== EXCERPTED TEXT ==
## BEGIN

### This kernel is intended for beginners starting their journey in Data Science / Machine Learning. Consider this a beginner's guide (step by step guide that can serve as template) to K-Means Clustering in Python. This contains minimal explanations / concept discussions, but I've mentioned the sources so you can refer to it. If you find this kernel useful, please do upvote :)

## Overview

K-Means Clustering is simply a clustering technique. The means in k means basically refers to averaging the data, that is finding the centroid. It’s quite simple, the main idea is to first randomly assign a k number of data points in your feature space, where k is the number of clusters, then assigning all the points to whatever centroid cluster it is closest to (based on Euclidean distance). After doing so, the centroids of the newly formed clusters are recalculated, then assigning again the points to whatever centroid cluster it is closest to. The process is repeated until there are no more changes in the clustering. I suggest visiting Josh Starmer's [video](https://www.youtube.com/watch?v=4b5d3muPQmA) if you find my explanation vague.



![image.png](attachment:image.png)

[Photo Reference](https://cmdlinetips.com/2019/05/k-means-clustering-in-python/)



So how is the optimal k selected? Currently there are two popular methods that helps in choosing the optimal value for k. The first one is the elbow method. The idea is to calculate the Within-Cluster-Sum of Squared Errors (WCSS) for different values of k, and choose the k for which WCSS starts to diminish. In the plot of WSS-versus-k, this is visible as an elbow. This can be easily implemented in python using the sklearn library.

The silhouette method is another method that can be combined with the elbow method for validation of the clustering. The idea is that the silhouette value measures how similar a point is to its own cluster compared to the other clusters. A high value is desirable and indicates that the point is placed in the correct cluster. This can also be easily implemented in python by plotting a graph of silhouette score vs k.

## END

== TASK SET ==
- 1) In the K-Means clustering text, what measure decides which centroid a point is closest to?
- 2) Decide whether each statement agrees with the K-Means clustering text. Answer yes or no and quote the words from the text that settle it.
(a) After points are assigned, the centroids of the new clusters are recalculated.
(b) A low silhouette value shows that a point is placed in the correct cluster.
(c) The assign-and-recalculate process runs for a fixed number of rounds.
- 3) Extend the K-Means clustering text, picking up after its last sentence.

== GIVEN RECORDS ==
## BEGIN

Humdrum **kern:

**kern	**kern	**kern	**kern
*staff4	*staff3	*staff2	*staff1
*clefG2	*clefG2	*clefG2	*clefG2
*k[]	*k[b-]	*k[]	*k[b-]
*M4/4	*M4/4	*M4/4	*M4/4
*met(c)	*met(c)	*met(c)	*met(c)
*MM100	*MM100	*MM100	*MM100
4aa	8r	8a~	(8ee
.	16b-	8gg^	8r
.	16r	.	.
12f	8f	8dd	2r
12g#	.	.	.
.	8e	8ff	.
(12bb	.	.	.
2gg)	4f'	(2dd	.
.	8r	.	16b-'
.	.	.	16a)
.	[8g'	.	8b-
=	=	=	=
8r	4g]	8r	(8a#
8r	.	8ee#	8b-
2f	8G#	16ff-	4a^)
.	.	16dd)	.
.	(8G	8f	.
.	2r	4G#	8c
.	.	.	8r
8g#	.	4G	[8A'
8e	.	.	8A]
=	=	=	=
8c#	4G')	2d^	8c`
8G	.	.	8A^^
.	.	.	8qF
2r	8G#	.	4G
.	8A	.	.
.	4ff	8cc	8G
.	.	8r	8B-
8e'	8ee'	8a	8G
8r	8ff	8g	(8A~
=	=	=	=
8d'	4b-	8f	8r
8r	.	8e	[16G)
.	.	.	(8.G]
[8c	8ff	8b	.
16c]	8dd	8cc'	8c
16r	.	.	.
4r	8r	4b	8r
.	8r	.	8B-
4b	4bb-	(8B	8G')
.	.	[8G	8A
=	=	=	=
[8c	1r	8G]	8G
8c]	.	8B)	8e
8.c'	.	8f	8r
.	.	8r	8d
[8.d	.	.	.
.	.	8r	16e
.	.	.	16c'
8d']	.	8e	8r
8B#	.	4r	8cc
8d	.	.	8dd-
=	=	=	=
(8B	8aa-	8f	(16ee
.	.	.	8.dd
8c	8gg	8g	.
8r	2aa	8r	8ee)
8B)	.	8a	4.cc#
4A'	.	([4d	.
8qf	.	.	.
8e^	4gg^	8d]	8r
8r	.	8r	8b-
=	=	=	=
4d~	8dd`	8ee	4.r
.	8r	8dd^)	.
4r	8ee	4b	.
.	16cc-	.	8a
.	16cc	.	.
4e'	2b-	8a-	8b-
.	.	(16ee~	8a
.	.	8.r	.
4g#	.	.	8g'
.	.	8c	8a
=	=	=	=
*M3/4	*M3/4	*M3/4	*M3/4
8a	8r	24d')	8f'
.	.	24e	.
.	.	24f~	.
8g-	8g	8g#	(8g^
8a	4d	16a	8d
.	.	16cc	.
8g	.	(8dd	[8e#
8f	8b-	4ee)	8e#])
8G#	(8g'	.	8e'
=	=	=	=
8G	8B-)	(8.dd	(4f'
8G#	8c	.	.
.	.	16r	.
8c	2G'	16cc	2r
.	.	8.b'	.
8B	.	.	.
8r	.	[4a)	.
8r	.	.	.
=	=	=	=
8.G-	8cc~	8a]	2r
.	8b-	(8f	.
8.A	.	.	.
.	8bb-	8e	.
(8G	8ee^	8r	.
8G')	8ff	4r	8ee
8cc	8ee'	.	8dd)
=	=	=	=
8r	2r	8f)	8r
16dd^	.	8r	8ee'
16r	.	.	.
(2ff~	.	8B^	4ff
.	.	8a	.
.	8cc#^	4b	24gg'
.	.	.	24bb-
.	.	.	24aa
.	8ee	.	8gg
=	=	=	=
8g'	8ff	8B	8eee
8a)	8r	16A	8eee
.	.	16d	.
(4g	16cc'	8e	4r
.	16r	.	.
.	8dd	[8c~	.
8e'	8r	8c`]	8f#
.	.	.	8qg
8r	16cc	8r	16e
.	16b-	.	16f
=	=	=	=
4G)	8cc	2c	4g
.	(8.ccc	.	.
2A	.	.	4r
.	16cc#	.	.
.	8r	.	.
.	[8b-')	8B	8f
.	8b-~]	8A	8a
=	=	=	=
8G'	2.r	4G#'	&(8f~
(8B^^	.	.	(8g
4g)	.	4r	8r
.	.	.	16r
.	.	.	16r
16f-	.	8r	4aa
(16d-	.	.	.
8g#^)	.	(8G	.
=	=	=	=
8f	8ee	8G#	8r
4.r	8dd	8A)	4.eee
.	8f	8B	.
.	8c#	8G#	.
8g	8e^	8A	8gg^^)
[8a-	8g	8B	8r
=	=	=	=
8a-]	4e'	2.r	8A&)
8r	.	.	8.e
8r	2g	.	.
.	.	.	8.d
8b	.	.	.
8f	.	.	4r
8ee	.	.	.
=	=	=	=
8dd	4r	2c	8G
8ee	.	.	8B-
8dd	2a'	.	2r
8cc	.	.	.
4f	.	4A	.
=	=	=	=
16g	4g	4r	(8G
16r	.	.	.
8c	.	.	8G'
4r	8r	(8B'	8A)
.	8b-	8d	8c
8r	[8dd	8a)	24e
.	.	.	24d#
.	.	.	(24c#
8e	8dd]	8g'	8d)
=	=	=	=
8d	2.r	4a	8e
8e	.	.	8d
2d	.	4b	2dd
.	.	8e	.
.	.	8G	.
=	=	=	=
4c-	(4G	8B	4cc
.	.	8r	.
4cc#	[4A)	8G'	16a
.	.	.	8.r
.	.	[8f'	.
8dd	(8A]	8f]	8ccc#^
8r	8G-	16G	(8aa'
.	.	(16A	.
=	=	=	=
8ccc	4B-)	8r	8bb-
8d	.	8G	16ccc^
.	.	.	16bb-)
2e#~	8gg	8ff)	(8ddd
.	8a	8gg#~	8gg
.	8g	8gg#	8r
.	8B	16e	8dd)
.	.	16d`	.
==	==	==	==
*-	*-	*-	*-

## END
## BEGIN

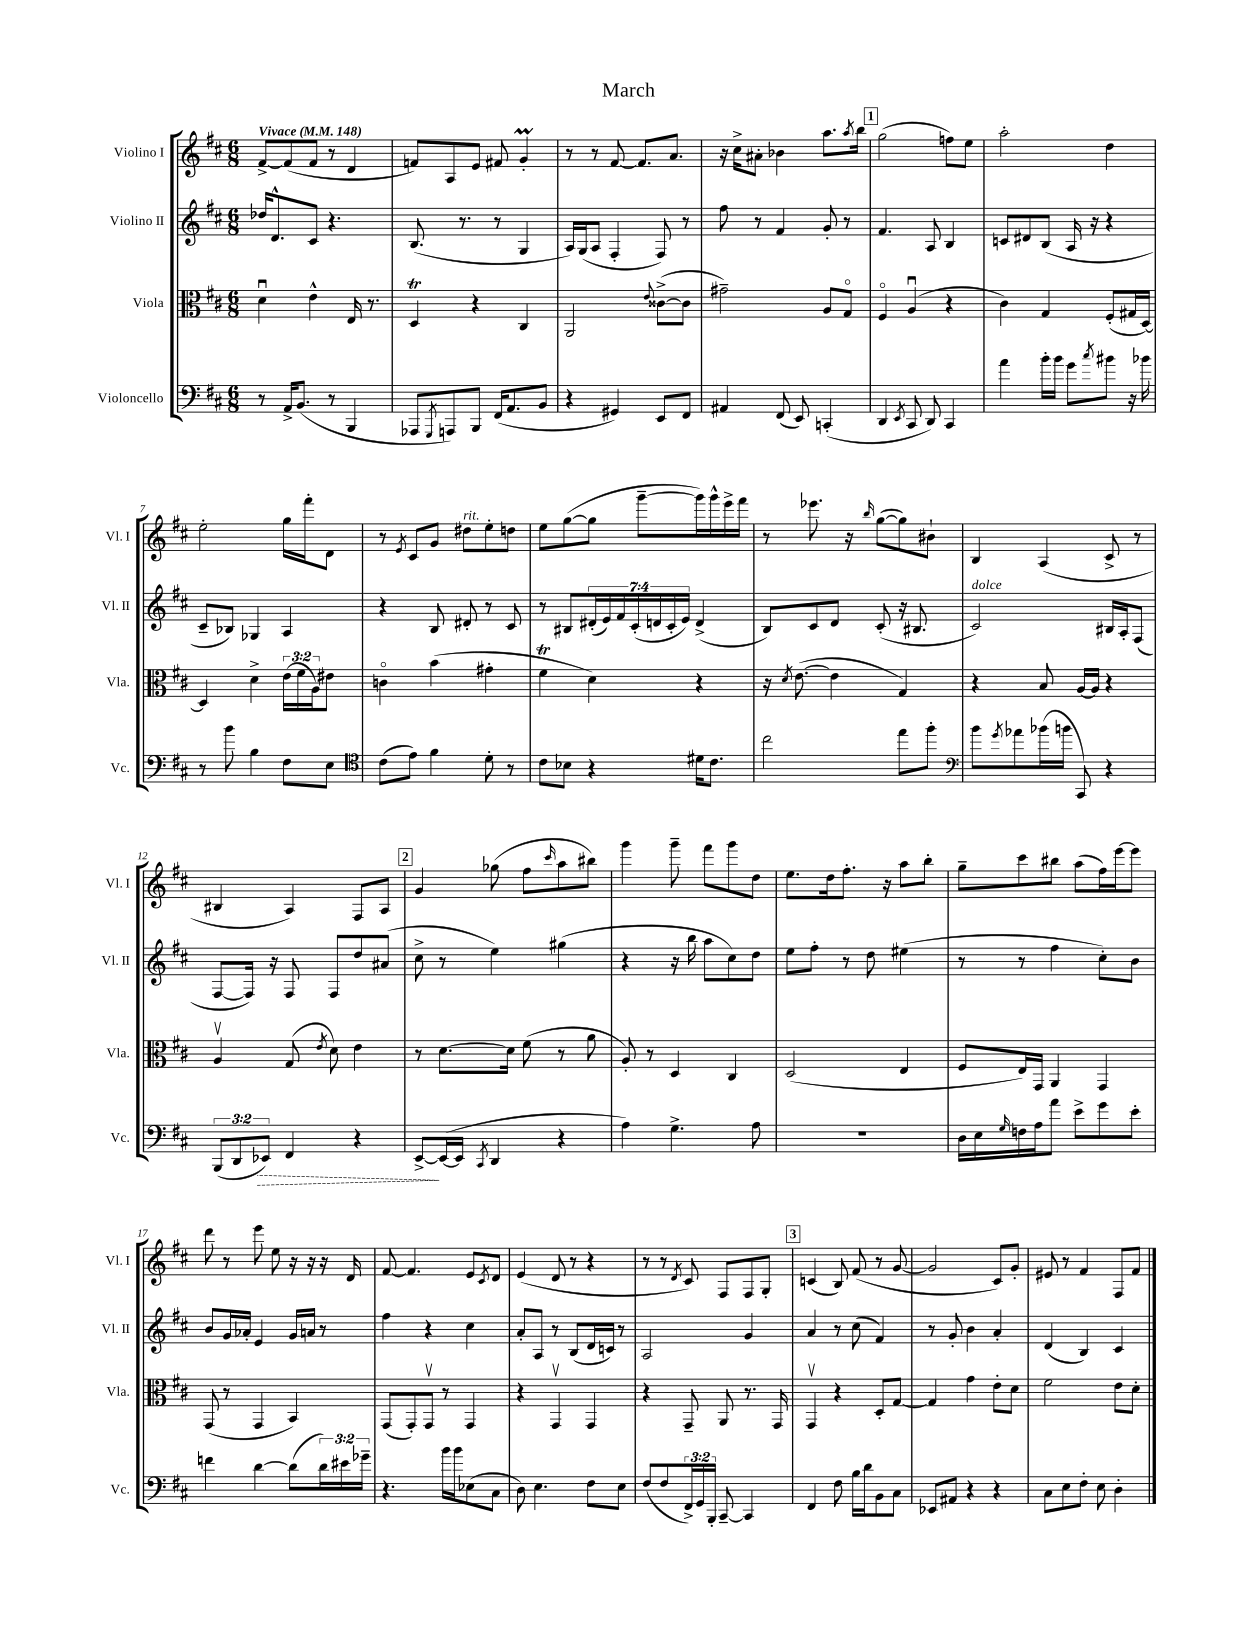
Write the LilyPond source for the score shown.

## END

== IN RESPONSE ==
- 1) Euclidean distance.

- 2)
(a) Yes: "the centroids of the newly formed clusters are recalculated"
(b) No: "A high value is desirable and indicates that the point is placed in the correct cluster."
(c) No: "The process is repeated until there are no more changes in the clustering."

- 3)
Elbow method and silhouette method are not alternatives rather they are used together to find the optimal value of k confidently.

I've specifically chosen this wine data, because of its attributes. K-Means Clustering only works for purely numerical data. If we use Kmeans + one hot encoding it will increase the size of the dataset extensively if the categorical attributes have a large number of categories. This will make the Kmeans computationally costly. Also, the cluster means will make no sense since the 0 and 1 are not the real values of the data. 

For this notebook, what I'll try to do is to drop the customer segment column, and cluster the remaining data.

Now, let's get started!

## Data Preprocessing

In [None]:
import numpy as np
import pandas as pd
import matplotlib.pyplot as plt 
import seaborn as sns 
import plotly as py
import plotly.graph_objs as go
from sklearn.cluster import KMeans
import warnings
import os
warnings.filterwarnings("ignore")
py.offline.init_notebook_mode(connected = True)

### Import the Data

In [None]:
df = pd.read_csv('../input/wine-customer-segmentation/Wine.csv',sep = ",", header = 0)

##### Take a peek at the Dataset

In [None]:
df.head()

In [None]:
df.tail()

In [None]:
df.info()

##### Drop the Customer_Segment

In [None]:
df.drop('Customer_Segment', axis = 1, inplace = True)

In [None]:
df.describe()

### Check for Missing Values

In [None]:
df.info()
sns.set_palette("GnBu_d")
plt.title("Missingess Map")
plt.rcParams['figure.figsize'] = (8.0, 5.0)
sns.heatmap(df.isnull(), cbar=False)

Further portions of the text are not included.